__TASK__. Once the line containing "html: <div>2020年4-7月</div> ->" is found, please copy it and all lines after it through the end of the records, exactly, leaving out pictures.

━━━ DATA UNDER STUDY

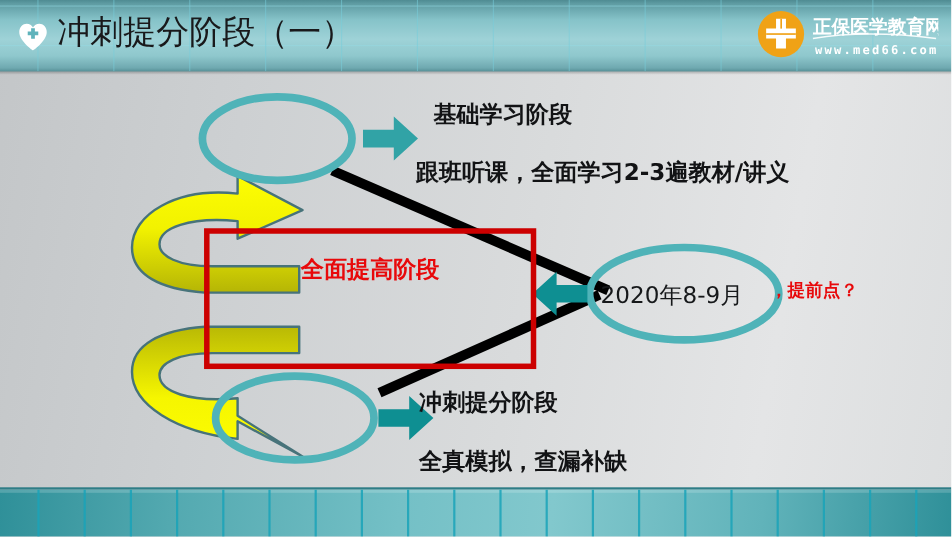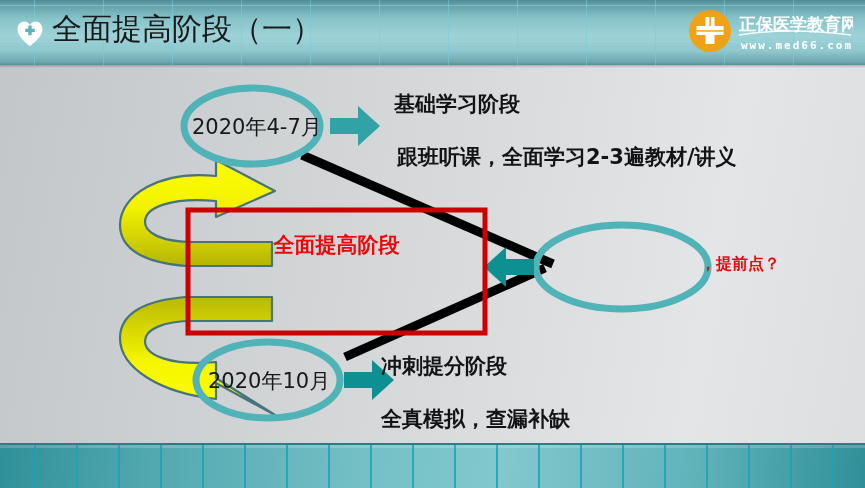"全面提高阶段（一）" div { text: 全面提高 -> 冲刺提分 }
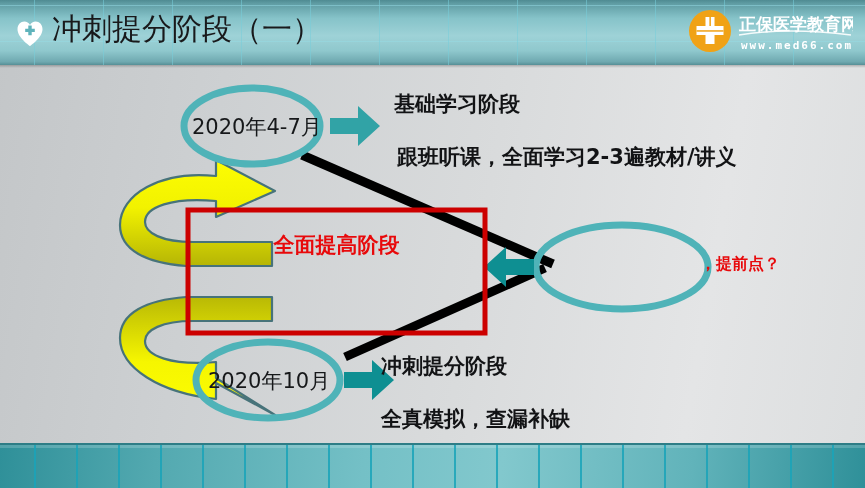"2020年4-7月" div.node-label { html: <div>2020年4-7月</div> -> none }
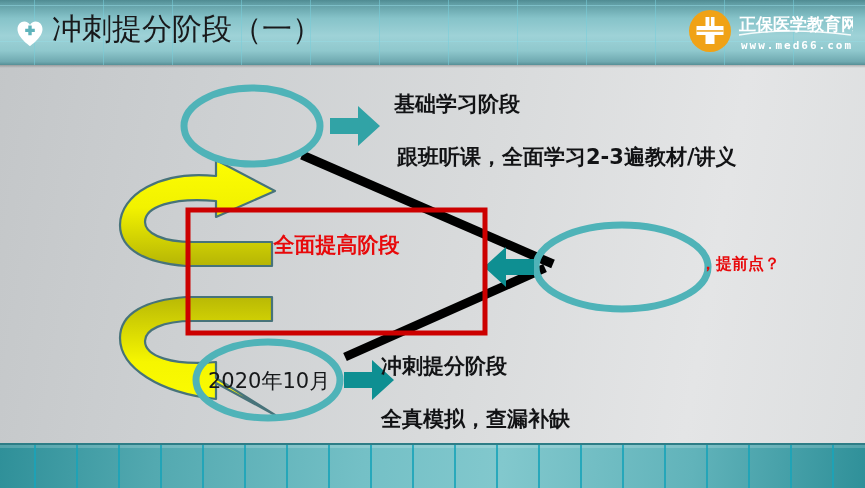"跟班听课，全面学习2-3遍教材/讲义" div.desc-line { margin-left: 19px -> none }
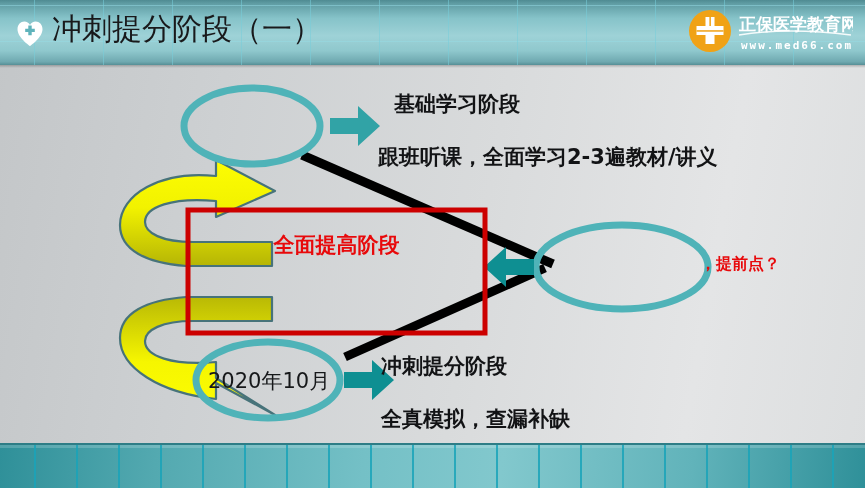"2020年8-9月" div.node-label { html: none -> <div>2020年8-9月</div> }
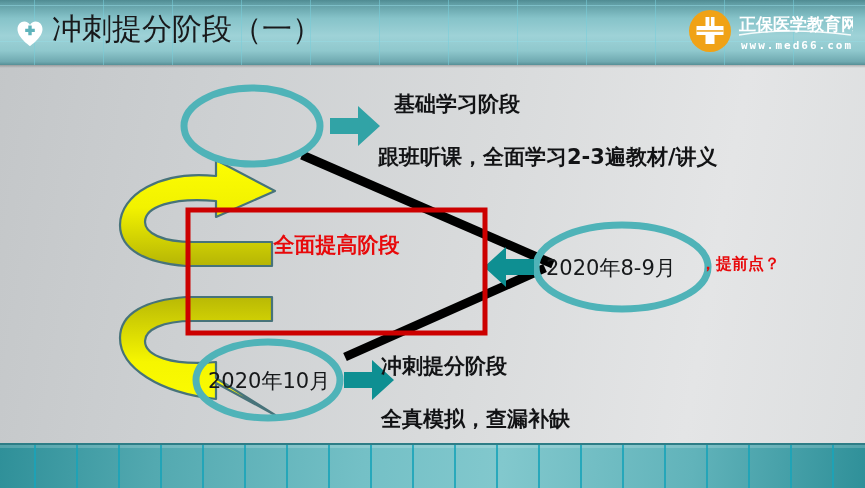"2020年10月" div.node-label { html: <div>2020年10月</div> -> none }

━━━━━━

__YOUR RESPONSE__.
"2020年4-7月" div.node-label { html: <div>2020年4-7月</div> -> none }
"跟班听课，全面学习2-3遍教材/讲义" div.desc-line { margin-left: 19px -> none }
"2020年8-9月" div.node-label { html: none -> <div>2020年8-9月</div> }
"2020年10月" div.node-label { html: <div>2020年10月</div> -> none }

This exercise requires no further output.